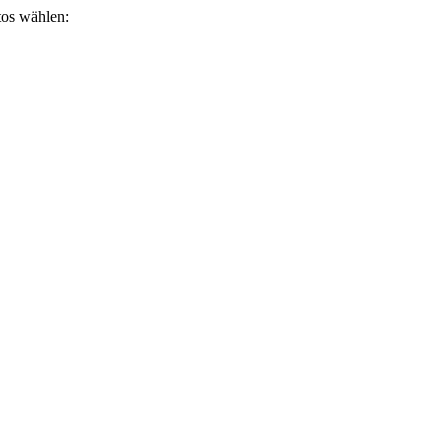
otos wählen:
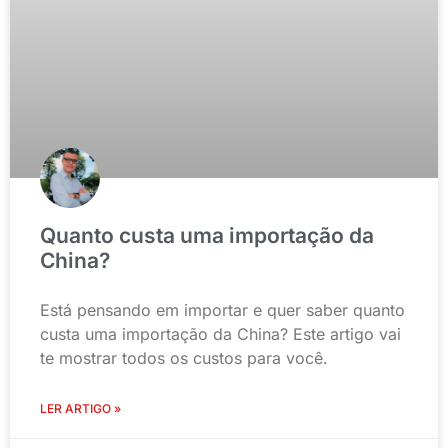
Quanto custa uma importação da
China?
Está pensando em importar e quer saber quanto
custa uma importação da China? Este artigo vai
te mostrar todos os custos para você.
LER ARTIGO »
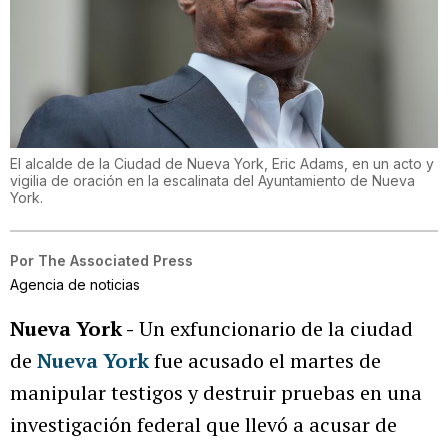
El alcalde de la Ciudad de Nueva York, Eric Adams, en un acto y
vigilia de oración en la escalinata del Ayuntamiento de Nueva
York.
Por
The Associated Press
Agencia de noticias
Nueva York -
Un exfuncionario de la ciudad
de
Nueva York
fue acusado el martes de
manipular testigos y destruir pruebas en una
investigación federal que llevó a acusar de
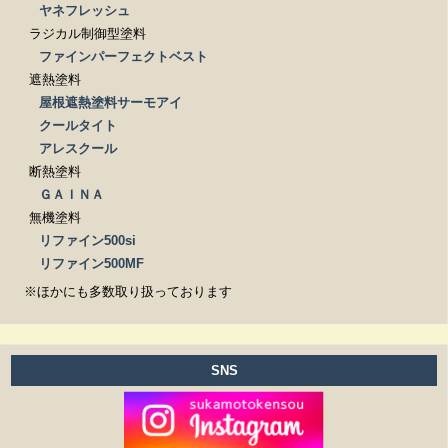
ヤネフレッシュ
ラジカル制御型塗料
ファインパーフェクトベスト
遮熱塗料
屋根遮熱塗料サーモアイ
クールタイト
アレスクール
断熱塗料
ＧＡＩＮＡ
無機塗料
リファイン500si
リファイン500MF
※ほかにも多数取り扱っております
SNS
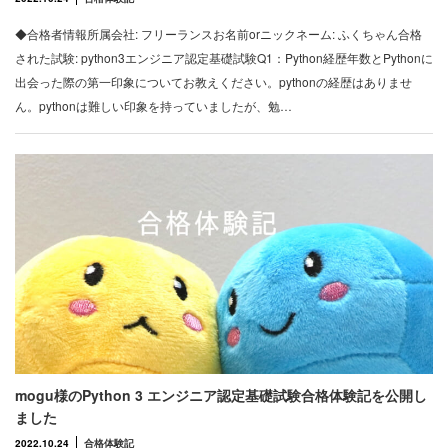
◆合格者情報所属会社: フリーランスお名前orニックネーム: ふくちゃん合格
された試験: python3エンジニア認定基礎試験Q1：Python経歴年数とPythonに
出会った際の第一印象についてお教えください。pythonの経歴はありませ
ん。pythonは難しい印象を持っていましたが、勉…
mogu様のPython 3 エンジニア認定基礎試験合格体験記を公開し
ました
2022.10.24
合格体験記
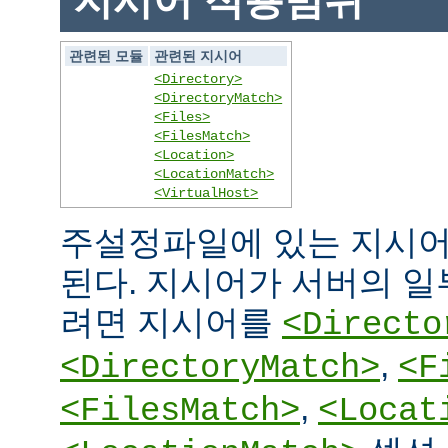
지시어 적용범위
관련된 모듈
관련된 지시어
<Directory>
<DirectoryMatch>
<Files>
<FilesMatch>
<Location>
<LocationMatch>
<VirtualHost>
주설정파일에 있는 지시어
된다. 지시어가 서버의 
려면 지시어를
<Directo
,
<DirectoryMatch>
<F
,
<FilesMatch>
<Locat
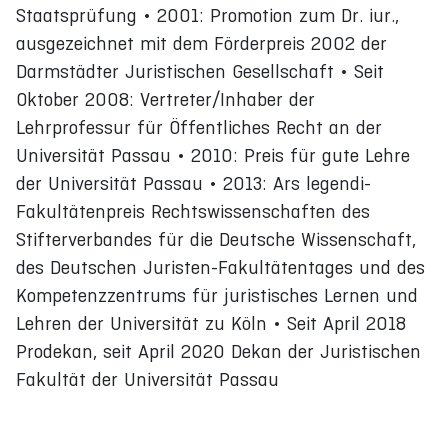
Staatsprüfung • 2001: Promotion zum Dr. iur.,
ausgezeichnet mit dem Förderpreis 2002 der
Darmstädter Juristischen Gesellschaft • Seit
Oktober 2008: Vertreter/Inhaber der
Lehrprofessur für Öffentliches Recht an der
Universität Passau • 2010: Preis für gute Lehre
der Universität Passau • 2013: Ars legendi-
Fakultätenpreis Rechtswissenschaften des
Stifterverbandes für die Deutsche Wissenschaft,
des Deutschen Juristen-Fakultätentages und des
Kompetenzzentrums für juristisches Lernen und
Lehren der Universität zu Köln • Seit April 2018
Prodekan, seit April 2020 Dekan der Juristischen
Fakultät der Universität Passau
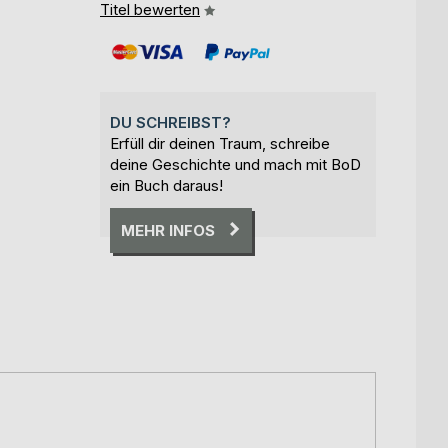
Titel bewerten
DU SCHREIBST?
Erfüll dir deinen Traum, schreibe
deine Geschichte und mach mit BoD
ein Buch daraus!
MEHR INFOS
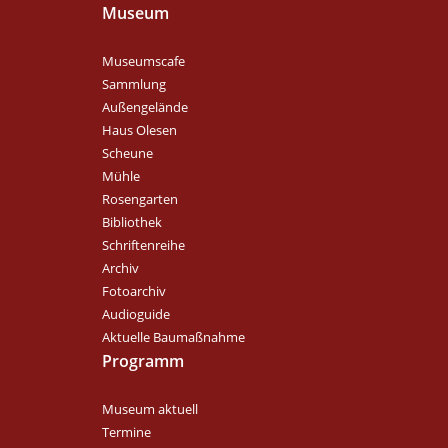
Museum
Museumscafe
Sammlung
Außengelände
Haus Olesen
Scheune
Mühle
Rosengarten
Bibliothek
Schriftenreihe
Archiv
Fotoarchiv
Audioguide
Aktuelle Baumaßnahme
Programm
Museum aktuell
Termine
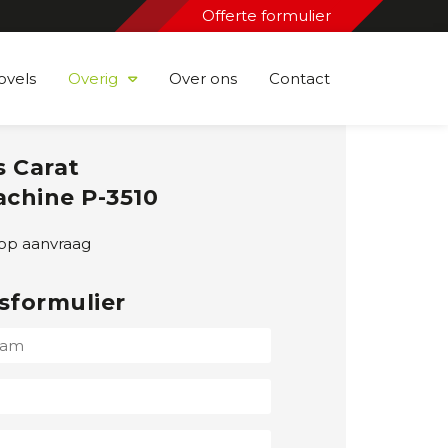
Offerte formulier
ovels
Overig
Over ons
Contact
s Carat
chine P-3510
op aanvraag
sformulier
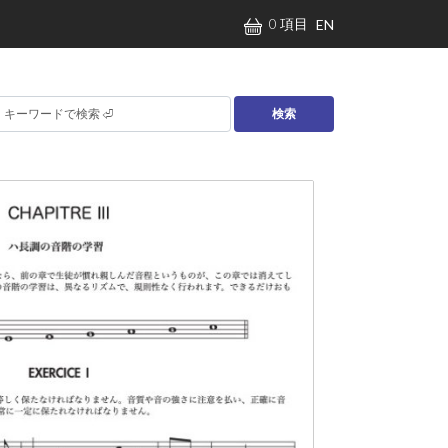
0 項目
EN
検索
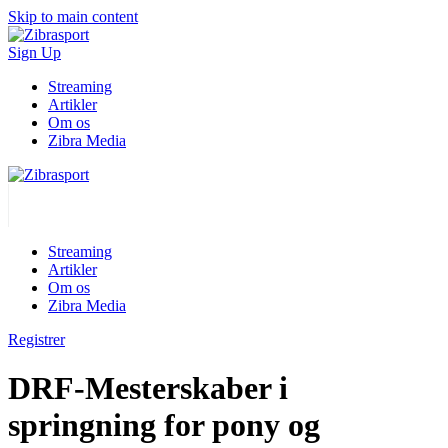
Skip to main content
Sign Up
Streaming
Artikler
Om os
Zibra Media
Streaming
Artikler
Om os
Zibra Media
Registrer
DRF-Mesterskaber i
springning for pony og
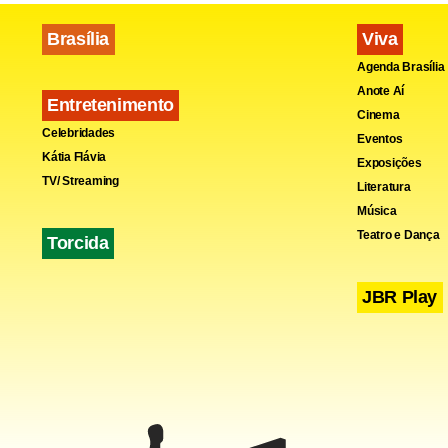
Importante 
Entidades n
Brasília
Viva
Agenda Brasília
sendo discut
Anote Aí
Entretenimento
Cinema
Celebridades
Eventos
Kátia Flávia
Exposições
TV/ Streaming
Literatura
Música
Teatro e Dança
Torcida
JBR Play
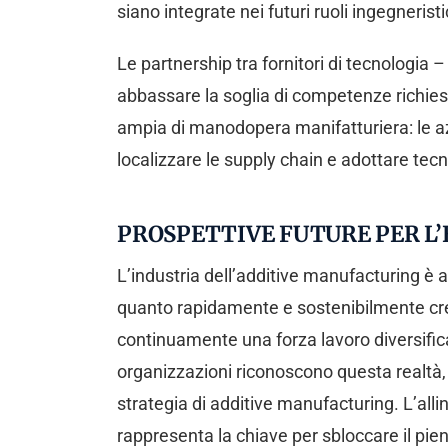
siano integrate nei futuri ruoli ingegneristic
Le partnership tra fornitori di tecnologi
abbassare la soglia di competenze richies
ampia di manodopera manifatturiera: le a
localizzare le supply chain e adottare tec
PROSPETTIVE FUTURE PER L
L’industria dell’additive manufacturing è 
quanto rapidamente e sostenibilmente cres
continuamente una forza lavoro diversifica
organizzazioni riconoscono questa realtà, 
strategia di additive manufacturing. L’alli
rappresenta la chiave per sbloccare il pien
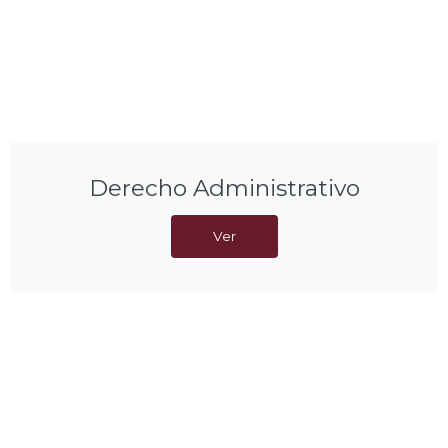
Derecho Administrativo
Ver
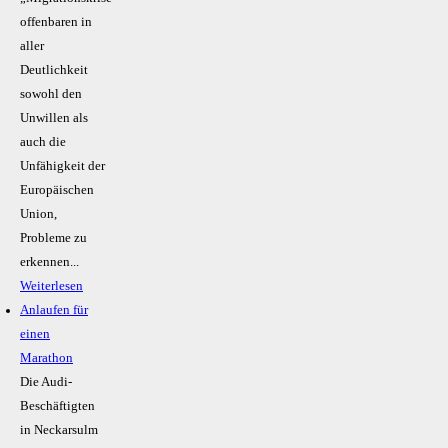
offenbaren in
aller
Deutlichkeit
sowohl den
Unwillen als
auch die
Unfähigkeit der
Europäischen
Union,
Probleme zu
erkennen...
Weiterlesen
Anlaufen für
einen
Marathon
Die Audi-
Beschäftigten
in Neckarsulm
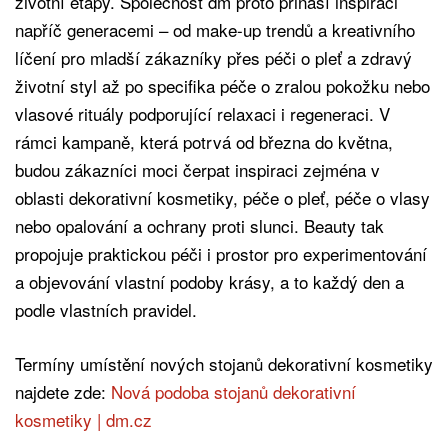
životní etapy. Společnost dm proto přináší inspiraci
napříč generacemi – od make-up trendů a kreativního
líčení pro mladší zákazníky přes péči o pleť a zdravý
životní styl až po specifika péče o zralou pokožku nebo
vlasové rituály podporující relaxaci i regeneraci. V
rámci kampaně, která potrvá od března do května,
budou zákazníci moci čerpat inspiraci zejména v
oblasti dekorativní kosmetiky, péče o pleť, péče o vlasy
nebo opalování a ochrany proti slunci. Beauty tak
propojuje praktickou péči i prostor pro experimentování
a objevování vlastní podoby krásy, a to každý den a
podle vlastních pravidel.
Termíny umístění nových stojanů dekorativní kosmetiky
najdete zde:
Nová podoba stojanů dekorativní
kosmetiky | dm.cz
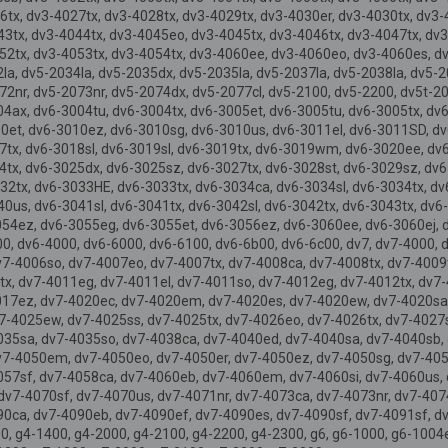
6tx, dv3-4027tx, dv3-4028tx, dv3-4029tx, dv3-4030er, dv3-4030tx, dv3-
43tx, dv3-4044tx, dv3-4045eo, dv3-4045tx, dv3-4046tx, dv3-4047tx, dv
52tx, dv3-4053tx, dv3-4054tx, dv3-4060ee, dv3-4060eo, dv3-4060es, d
la, dv5-2034la, dv5-2035dx, dv5-2035la, dv5-2037la, dv5-2038la, dv5-2
2nr, dv5-2073nr, dv5-2074dx, dv5-2077cl, dv5-2100, dv5-2200, dv5t-20
04ax, dv6-3004tu, dv6-3004tx, dv6-3005et, dv6-3005tu, dv6-3005tx, dv
0et, dv6-3010ez, dv6-3010sg, dv6-3010us, dv6-3011el, dv6-3011SD, dv6
17tx, dv6-3018sl, dv6-3019sl, dv6-3019tx, dv6-3019wm, dv6-3020ee, dv
24tx, dv6-3025dx, dv6-3025sz, dv6-3027tx, dv6-3028st, dv6-3029sz, dv
32tx, dv6-3033HE, dv6-3033tx, dv6-3034ca, dv6-3034sl, dv6-3034tx, dv
40us, dv6-3041sl, dv6-3041tx, dv6-3042sl, dv6-3042tx, dv6-3043tx, dv
054ez, dv6-3055eg, dv6-3055et, dv6-3056ez, dv6-3060ee, dv6-3060ej, 
0, dv6-4000, dv6-6000, dv6-6100, dv6-6b00, dv6-6c00, dv7, dv7-4000, 
v7-4006so, dv7-4007eo, dv7-4007tx, dv7-4008ca, dv7-4008tx, dv7-4009
tx, dv7-4011eg, dv7-4011el, dv7-4011so, dv7-4012eg, dv7-4012tx, dv7-
017ez, dv7-4020ec, dv7-4020em, dv7-4020es, dv7-4020ew, dv7-4020sa,
v7-4025ew, dv7-4025ss, dv7-4025tx, dv7-4026eo, dv7-4026tx, dv7-4027
035sa, dv7-4035so, dv7-4038ca, dv7-4040ed, dv7-4040sa, dv7-4040sb, 
7-4050em, dv7-4050eo, dv7-4050er, dv7-4050ez, dv7-4050sg, dv7-4050
057sf, dv7-4058ca, dv7-4060eb, dv7-4060em, dv7-4060si, dv7-4060us, 
7-4070sf, dv7-4070us, dv7-4071nr, dv7-4073ca, dv7-4073nr, dv7-4074
90ca, dv7-4090eb, dv7-4090ef, dv7-4090es, dv7-4090sf, dv7-4091sf, dv
0, g4-1400, g4-2000, g4-2100, g4-2200, g4-2300, g6, g6-1000, g6-1004e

◆ What you have to do:
A word-for-word copy of the listing is the goal; keep every picture out of it.

◆ Solution to the exercise:
otos wählen:
Quanto custa uma importação da
China?
Está pensando em importar e quer saber quanto
custa uma importação da China? Este artigo vai
te mostrar todos os custos para você.
LER ARTIGO »
El alcalde de la Ciudad de Nueva York, Eric Adams, en un acto y
vigilia de oración en la escalinata del Ayuntamiento de Nueva
York.
Por
The Associated Press
Agencia de noticias
Nueva York -
Un exfuncionario de la ciudad
de
Nueva York
fue acusado el martes de
manipular testigos y destruir pruebas en una
investigación federal que llevó a acusar de
ヤネフレッシュ
ラジカル制御型塗料
ファインパーフェクトベスト
遮熱塗料
屋根遮熱塗料サーモアイ
クールタイト
アレスクール
断熱塗料
ＧＡＩＮＡ
無機塗料
リファイン500si
リファイン500MF
※ほかにも多数取り扱っております
SNS
◆合格者情報所属会社: フリーランスお名前orニックネーム: ふくちゃん合格
された試験: python3エンジニア認定基礎試験Q1：Python経歴年数とPythonに
出会った際の第一印象についてお教えください。pythonの経歴はありませ
ん。pythonは難しい印象を持っていましたが、勉…
mogu様のPython 3 エンジニア認定基礎試験合格体験記を公開し
ました
2022.10.24
合格体験記
지시어 적용범위
관련된 모듈
관련된 지시어
<Directory>
<DirectoryMatch>
<Files>
<FilesMatch>
<Location>
<LocationMatch>
<VirtualHost>
주설정파일에 있는 지시어
된다. 지시어가 서버의 
려면 지시어를
<Directo
,
<DirectoryMatch>
<F
,
<FilesMatch>
<Locat
Staatsprüfung • 2001: Promotion zum Dr. iur.,
ausgezeichnet mit dem Förderpreis 2002 der
Darmstädter Juristischen Gesellschaft • Seit
Oktober 2008: Vertreter/Inhaber der
Lehrprofessur für Öffentliches Recht an der
Universität Passau • 2010: Preis für gute Lehre
der Universität Passau • 2013: Ars legendi-
Fakultätenpreis Rechtswissenschaften des
Stifterverbandes für die Deutsche Wissenschaft,
des Deutschen Juristen-Fakultätentages und des
Kompetenzzentrums für juristisches Lernen und
Lehren der Universität zu Köln • Seit April 2018
Prodekan, seit April 2020 Dekan der Juristischen
Fakultät der Universität Passau
Titel bewerten
DU SCHREIBST?
Erfüll dir deinen Traum, schreibe
deine Geschichte und mach mit BoD
ein Buch daraus!
MEHR INFOS
Museum
Museumscafe
Sammlung
Außengelände
Haus Olesen
Scheune
Mühle
Rosengarten
Bibliothek
Schriftenreihe
Archiv
Fotoarchiv
Audioguide
Aktuelle Baumaßnahme
Programm
Museum aktuell
Termine
Offerte formulier
ovels
Overig
Over ons
Contact
s Carat
chine P-3510
op aanvraag
sformulier
0 項目
EN
検索
Skip to main content
Sign Up
Streaming
Artikler
Om os
Zibra Media
Streaming
Artikler
Om os
Zibra Media
Registrer
DRF-Mesterskaber i
springning for pony og
Importante 
Entidades n
Brasília
Viva
Agenda Brasília
sendo discut
Anote Aí
Entretenimento
Cinema
Celebridades
Eventos
Kátia Flávia
Exposições
TV/ Streaming
Literatura
Música
Teatro e Dança
Torcida
JBR Play
siano integrate nei futuri ruoli ingegneristic
Le partnership tra fornitori di tecnologi
abbassare la soglia di competenze richies
ampia di manodopera manifatturiera: le a
localizzare le supply chain e adottare tec
PROSPETTIVE FUTURE PER L
L’industria dell’additive manufacturing è 
quanto rapidamente e sostenibilmente cres
continuamente una forza lavoro diversifica
organizzazioni riconoscono questa realtà, 
strategia di additive manufacturing. L’alli
rappresenta la chiave per sbloccare il pien
Derecho Administrativo
Ver
offenbaren in
aller
Deutlichkeit
sowohl den
Unwillen als
auch die
Unfähigkeit der
Europäischen
Union,
Probleme zu
erkennen...
Weiterlesen
Anlaufen für
einen
Marathon
Die Audi-
Beschäftigten
in Neckarsulm
životní etapy. Společnost dm proto přináší inspiraci
napříč generacemi – od make-up trendů a kreativního
líčení pro mladší zákazníky přes péči o pleť a zdravý
životní styl až po specifika péče o zralou pokožku nebo
vlasové rituály podporující relaxaci i regeneraci. V
rámci kampaně, která potrvá od března do května,
budou zákazníci moci čerpat inspiraci zejména v
oblasti dekorativní kosmetiky, péče o pleť, péče o vlasy
nebo opalování a ochrany proti slunci. Beauty tak
propojuje praktickou péči i prostor pro experimentování
a objevování vlastní podoby krásy, a to každý den a
podle vlastních pravidel.
Termíny umístění nových stojanů dekorativní kosmetiky
najdete zde:
Nová podoba stojanů dekorativní
kosmetiky | dm.cz
6tx, dv3-4027tx, dv3-4028tx, dv3-4029tx, dv3-4030er, dv3-4030tx, dv3-
43tx, dv3-4044tx, dv3-4045eo, dv3-4045tx, dv3-4046tx, dv3-4047tx, dv
52tx, dv3-4053tx, dv3-4054tx, dv3-4060ee, dv3-4060eo, dv3-4060es, d
la, dv5-2034la, dv5-2035dx, dv5-2035la, dv5-2037la, dv5-2038la, dv5-2
2nr, dv5-2073nr, dv5-2074dx, dv5-2077cl, dv5-2100, dv5-2200, dv5t-20
04ax, dv6-3004tu, dv6-3004tx, dv6-3005et, dv6-3005tu, dv6-3005tx, dv
0et, dv6-3010ez, dv6-3010sg, dv6-3010us, dv6-3011el, dv6-3011SD, dv6
17tx, dv6-3018sl, dv6-3019sl, dv6-3019tx, dv6-3019wm, dv6-3020ee, dv
24tx, dv6-3025dx, dv6-3025sz, dv6-3027tx, dv6-3028st, dv6-3029sz, dv
32tx, dv6-3033HE, dv6-3033tx, dv6-3034ca, dv6-3034sl, dv6-3034tx, dv
40us, dv6-3041sl, dv6-3041tx, dv6-3042sl, dv6-3042tx, dv6-3043tx, dv
054ez, dv6-3055eg, dv6-3055et, dv6-3056ez, dv6-3060ee, dv6-3060ej, 
0, dv6-4000, dv6-6000, dv6-6100, dv6-6b00, dv6-6c00, dv7, dv7-4000, 
v7-4006so, dv7-4007eo, dv7-4007tx, dv7-4008ca, dv7-4008tx, dv7-4009
tx, dv7-4011eg, dv7-4011el, dv7-4011so, dv7-4012eg, dv7-4012tx, dv7-
017ez, dv7-4020ec, dv7-4020em, dv7-4020es, dv7-4020ew, dv7-4020sa,
v7-4025ew, dv7-4025ss, dv7-4025tx, dv7-4026eo, dv7-4026tx, dv7-4027
035sa, dv7-4035so, dv7-4038ca, dv7-4040ed, dv7-4040sa, dv7-4040sb, 
7-4050em, dv7-4050eo, dv7-4050er, dv7-4050ez, dv7-4050sg, dv7-4050
057sf, dv7-4058ca, dv7-4060eb, dv7-4060em, dv7-4060si, dv7-4060us, 
7-4070sf, dv7-4070us, dv7-4071nr, dv7-4073ca, dv7-4073nr, dv7-4074
90ca, dv7-4090eb, dv7-4090ef, dv7-4090es, dv7-4090sf, dv7-4091sf, dv
0, g4-1400, g4-2000, g4-2100, g4-2200, g4-2300, g6, g6-1000, g6-1004e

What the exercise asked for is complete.